0

I have a SQLite table named hashbands that looks like this:

hashband | file_id | window_id
------------------------------
potato   | 0       | 0
potato   | 1       | 0

The table has 100M+ rows (lol). I need to find all hashbands that have two or more distinct file_id values, and then I need to fetch all rows that contain those hashbands and order the results by hashband. Right now I'm using this:

  WITH file_id_counts AS (
    SELECT hashband, COUNT(DISTINCT(file_id)) as count
    FROM hashbands
    GROUP BY hashband
    HAVING COUNT > 1
  ) SELECT hashband, file_id, window_id
    FROM hashbands
    WHERE hashband IN (SELECT hashband from file_id_counts)
    ORDER BY hashband

Does anyone see ways to expedite this query? Any pointers would be helpful!

duhaime
  • 121
  • 5

2 Answers2

2

Likely the majority of the performance issue you're seeing is just the normal constraints of the data limitations of SQLite. Your query is of sound mind, and I don't believe there's much you can do to optimize it other than re-write the WHERE predicate to something more efficiently relational with an INNER JOIN like this:

WITH file_id_counts AS (
    SELECT hashband, COUNT(DISTINCT(file_id)) as count
    FROM hashbands
    GROUP BY hashband
    HAVING COUNT > 1
  ) SELECT hashband, file_id, window_id
    FROM hashbands
    INNER JOIN file_id_counts
        ON hashbands.hashband = file_id_counts.hashband
    ORDER BY hashband

This is logically equivalent and the reasoning it could be faster is because the IN clause is syntactical sugar for a bunch of OR clauses which can be less efficient than a direct single equality operator like the INNER JOIN is doing above.

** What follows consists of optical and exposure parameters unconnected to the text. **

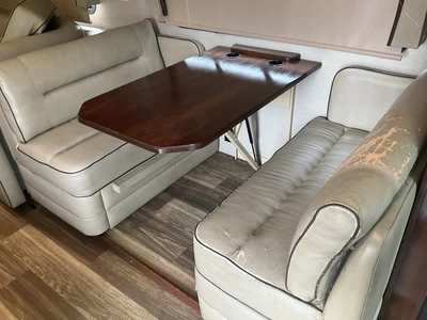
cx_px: 214
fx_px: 358
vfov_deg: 48.2
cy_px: 160
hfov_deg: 61.7
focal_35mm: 29
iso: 125
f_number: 1.8
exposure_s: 1/60
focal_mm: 3
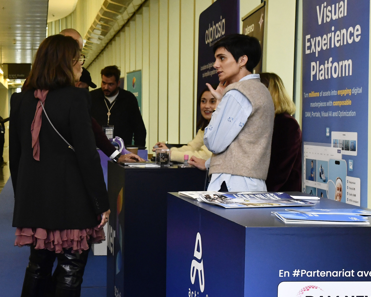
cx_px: 82
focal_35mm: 66
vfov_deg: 23.2
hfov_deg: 28.3
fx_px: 723
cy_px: 184
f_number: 7.1
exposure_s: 1/100
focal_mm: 27
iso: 1600
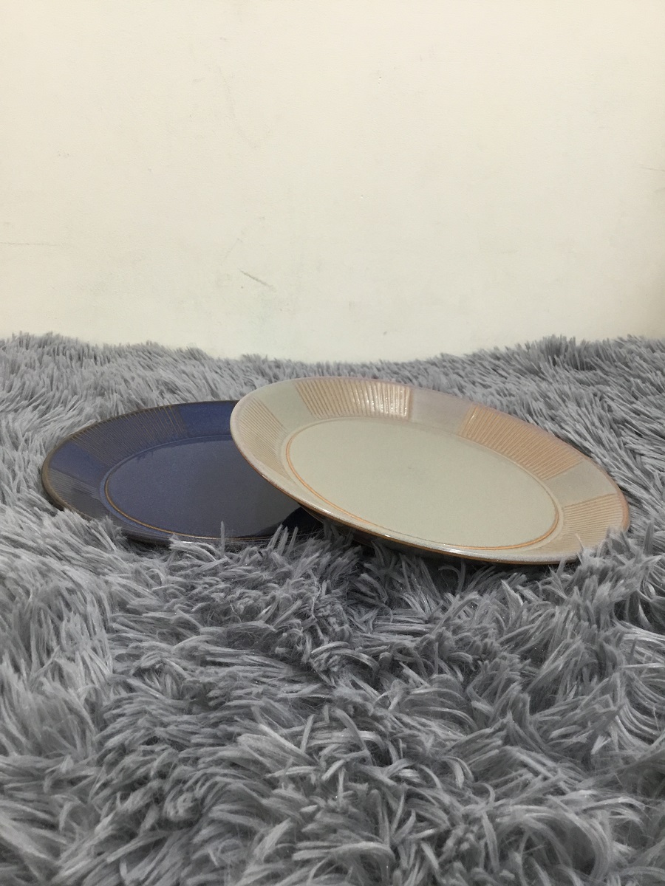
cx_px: 332
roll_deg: -1.0
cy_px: 443
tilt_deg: -22.9
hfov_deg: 45.4
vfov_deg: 58.4
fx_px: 794
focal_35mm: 31
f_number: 2.4
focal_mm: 3.3
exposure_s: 1/33
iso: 125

Additionally, ensuring your hashbands table has an index on at least (hashband) or possibly on (hashband, file_id) should help (if one doesn't exist already).

Finally, if possible, removing your ORDER BY clause, and instead doing the sorting in your consuming application would probably help a small amount as well. While this mostly just moves the onus of the sort to a different part of the call stack, generally sorting in the database can add a little extra complexity that sometimes can be resolved and slightly more efficient to do in the consuming application. Plus, sorting is really presentation logic in my opinion (at least when not used for a functional purpose of the query).

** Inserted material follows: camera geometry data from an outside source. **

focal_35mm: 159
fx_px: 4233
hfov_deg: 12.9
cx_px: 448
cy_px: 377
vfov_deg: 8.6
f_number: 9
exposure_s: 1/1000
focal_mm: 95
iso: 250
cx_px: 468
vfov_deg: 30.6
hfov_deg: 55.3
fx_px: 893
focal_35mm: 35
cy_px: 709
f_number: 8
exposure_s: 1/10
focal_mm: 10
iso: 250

Where does this SQLite database live?...a mobile application, or on its own server?

J.D.
  • 40,776
  • 12
  • 62
  • 141
2

Using a window aggregate would presumably be substantially faster than the self-join that you currently have. This is available from version 3.25

Unfortunately, in SQLite, DISTINCT cannot be used in an OVER aggregate, but we can simulate it with MAX of DENSE_RANK (if file_id is nullable then it can be a little more complex)

The calculation is quite simple: DENSE_RANK will give us a ranking, but with tied results, e.g. 1,1,2,3,3,3,4. Then we use MAX to get the highest of that. PARTITION BY works like GROUP BY but for window aggregates, in other words the function is calculated separately over each partition.

WITH file_id_ranked AS (
    SELECT *,
        DENSE_RANK() OVER (PARTITION BY hashband ORDER BY file_id) rnk
    FROM hashbands
),
file_id_counts AS (
    SELECT *,
        MAX(rnk) OVER (PARTITION BY hashband) AS count
    FROM file_id_ranked
)
SELECT hashband, file_id, window_id
    FROM file_id_counts
    WHERE count > 1
    ORDER BY hashband;

I strongly recommend an index on hashband, file_id, window_id in that order.

Charlieface
  • 17,078
  • 22
  • 44